In order to get from one place to another, pedestrians and cyclists always had to make significant detours. This has now changed: in the past two years, several new bridges have been completed or are currently under construction in the harbour area. 

Eliasson’s Cirkelbroen, which is 40 metres long, is one of the smaller bridges at the harbour. But it fills a significant gap. Although it is directly opposite the National Library, the southern part of Christiansbro island was, until recently, a rather dull living and office district in the middle of bustling Christianshavn. Canals surrounded the area, which had no bridges to connect it to the rest of the city. Since the 1990s, the Nordea Bank has been located in a building complex designed by Henning Larsen.
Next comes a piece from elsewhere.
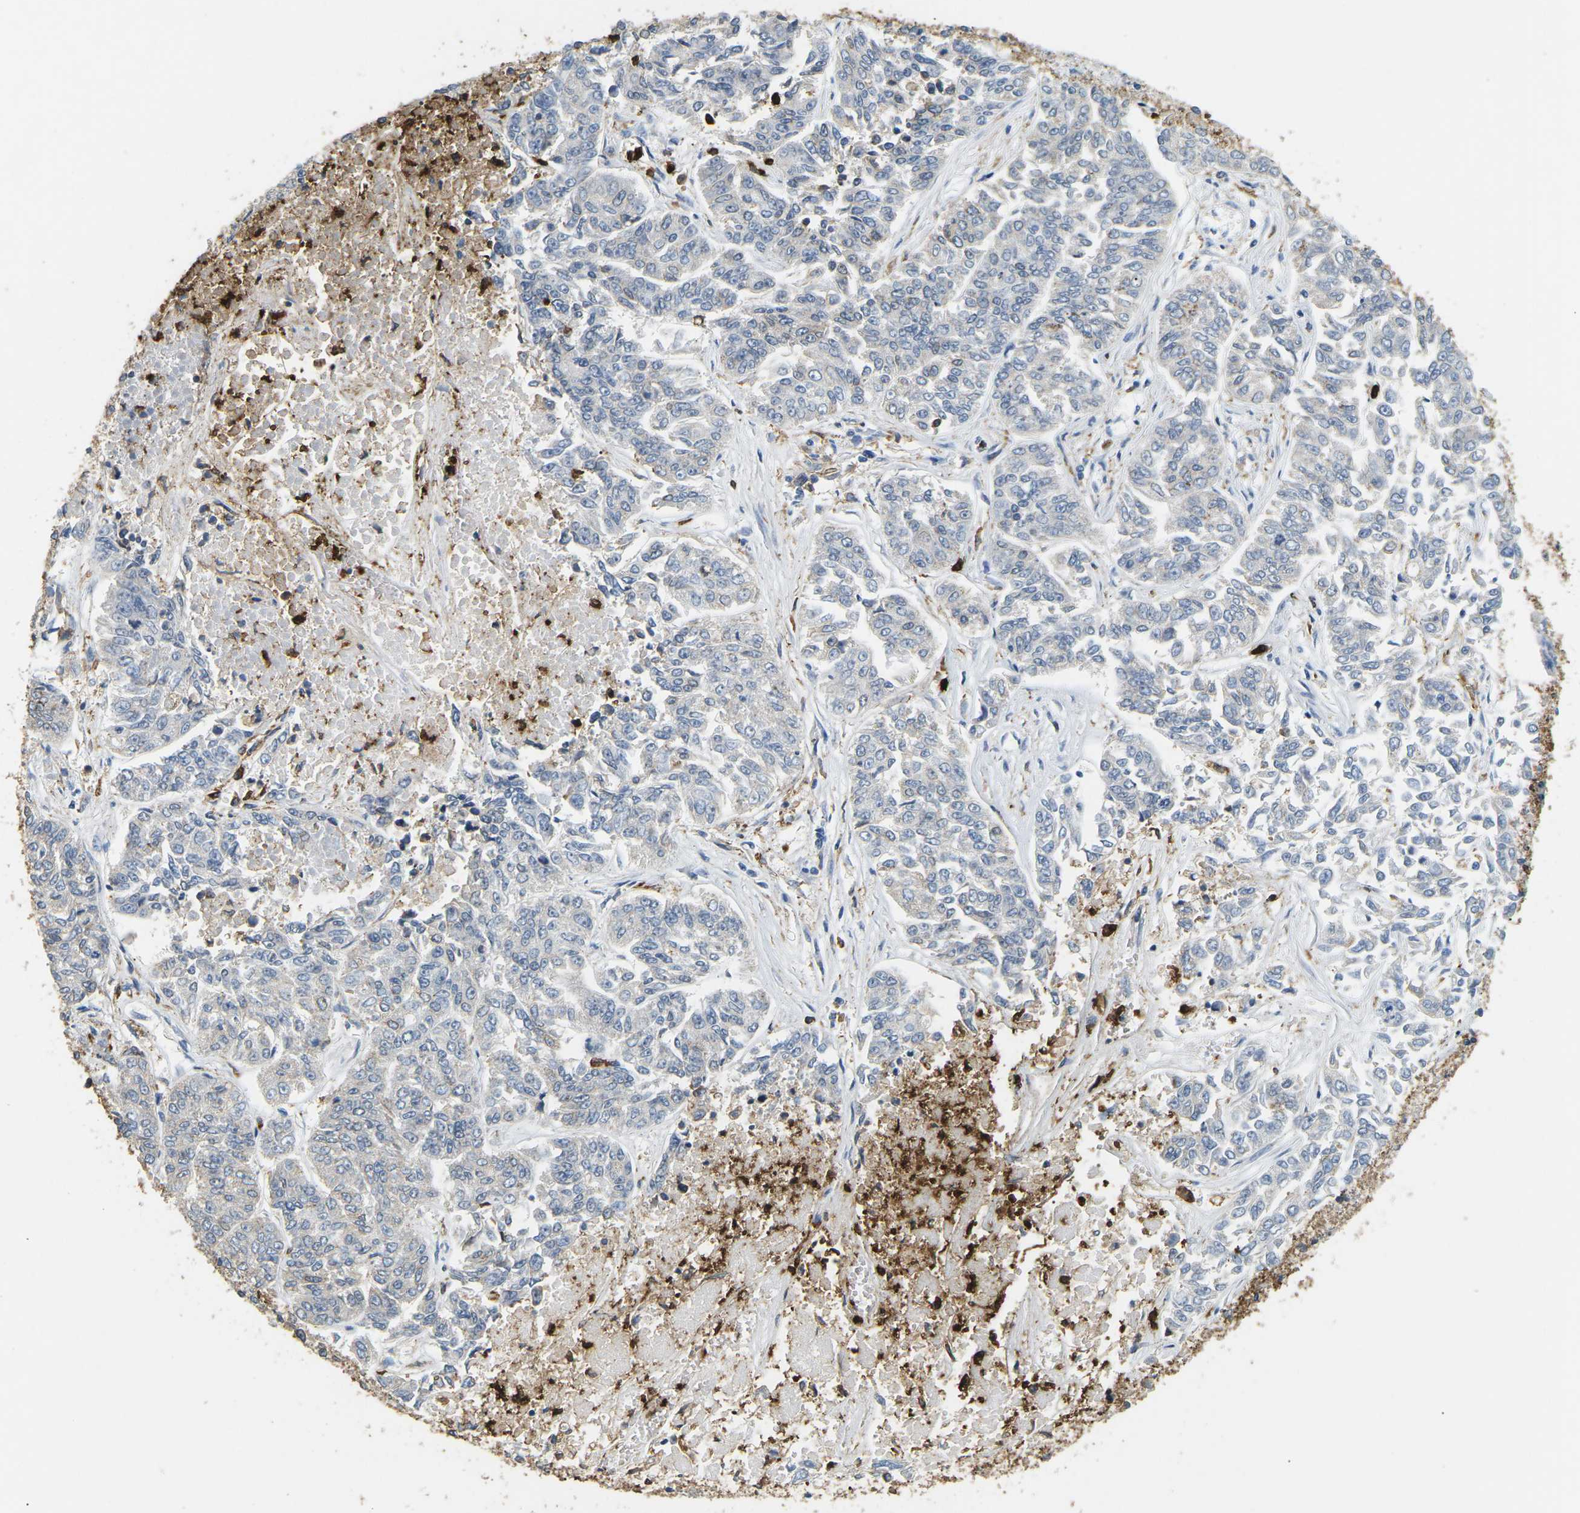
{"staining": {"intensity": "negative", "quantity": "none", "location": "none"}, "tissue": "lung cancer", "cell_type": "Tumor cells", "image_type": "cancer", "snomed": [{"axis": "morphology", "description": "Adenocarcinoma, NOS"}, {"axis": "topography", "description": "Lung"}], "caption": "This is a micrograph of immunohistochemistry (IHC) staining of adenocarcinoma (lung), which shows no positivity in tumor cells. Brightfield microscopy of immunohistochemistry stained with DAB (3,3'-diaminobenzidine) (brown) and hematoxylin (blue), captured at high magnification.", "gene": "ADM", "patient": {"sex": "male", "age": 84}}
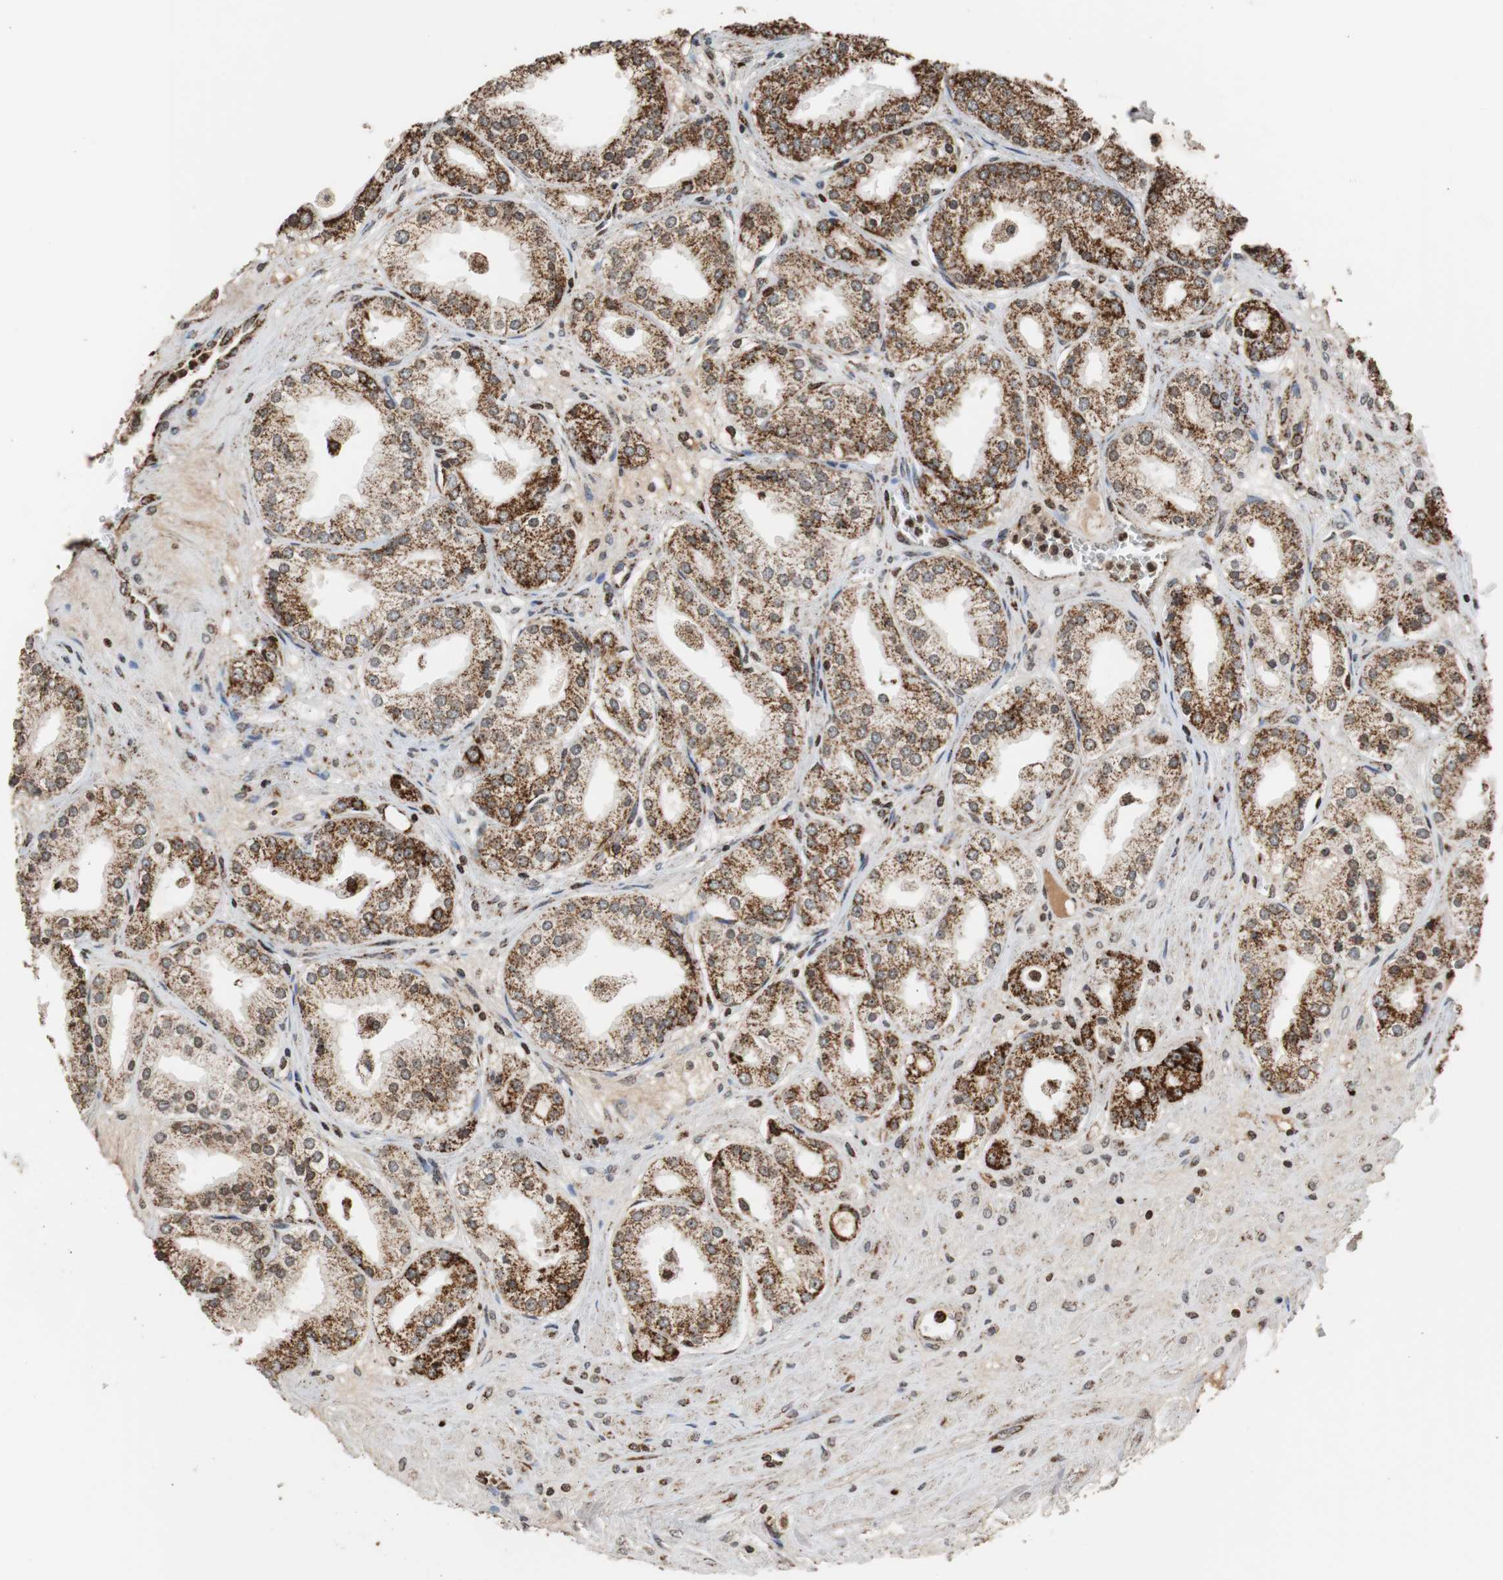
{"staining": {"intensity": "strong", "quantity": ">75%", "location": "cytoplasmic/membranous"}, "tissue": "prostate cancer", "cell_type": "Tumor cells", "image_type": "cancer", "snomed": [{"axis": "morphology", "description": "Adenocarcinoma, High grade"}, {"axis": "topography", "description": "Prostate"}], "caption": "Protein positivity by immunohistochemistry (IHC) demonstrates strong cytoplasmic/membranous staining in about >75% of tumor cells in prostate high-grade adenocarcinoma.", "gene": "HSPA9", "patient": {"sex": "male", "age": 61}}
The Nordea-fonden, the bank’s foundation, endowed the city with the long-awaited bridge. Eliasson designed a bridge for strollers and idlers rather than for those rushing from one side to the other. In fact, the main commuter traffic in this legendary cycling town is found elsewhere. Five circular concrete platforms are each supported by a central steel mast.  

Three of these masts are anchored firmly underground. A 25-metre segment of two circles can be turned in order to allow boats from the canals of Christianshavn to pass. Skippers can open the bridge as needed using a chipcard. The opening process takes about 20 seconds. 

Sailboats, apart from a few historical museum and restaurant vessels, have become a rarity in the centre of Copenhagen. Nonetheless, Eliasson was inspired by the image of typical yacht harbours with their boats moored cheek by jowl. From a distance, it looks as if a fleet of ocean-going yachts were anchored in the harbour, but the non-maritime red bridge balustrades give the game away. These are accented at night with LED lighting along the handrails. Moreover, two LED floodlights on each mast illuminate the bold rigging from which the platforms are suspended from the steel masts.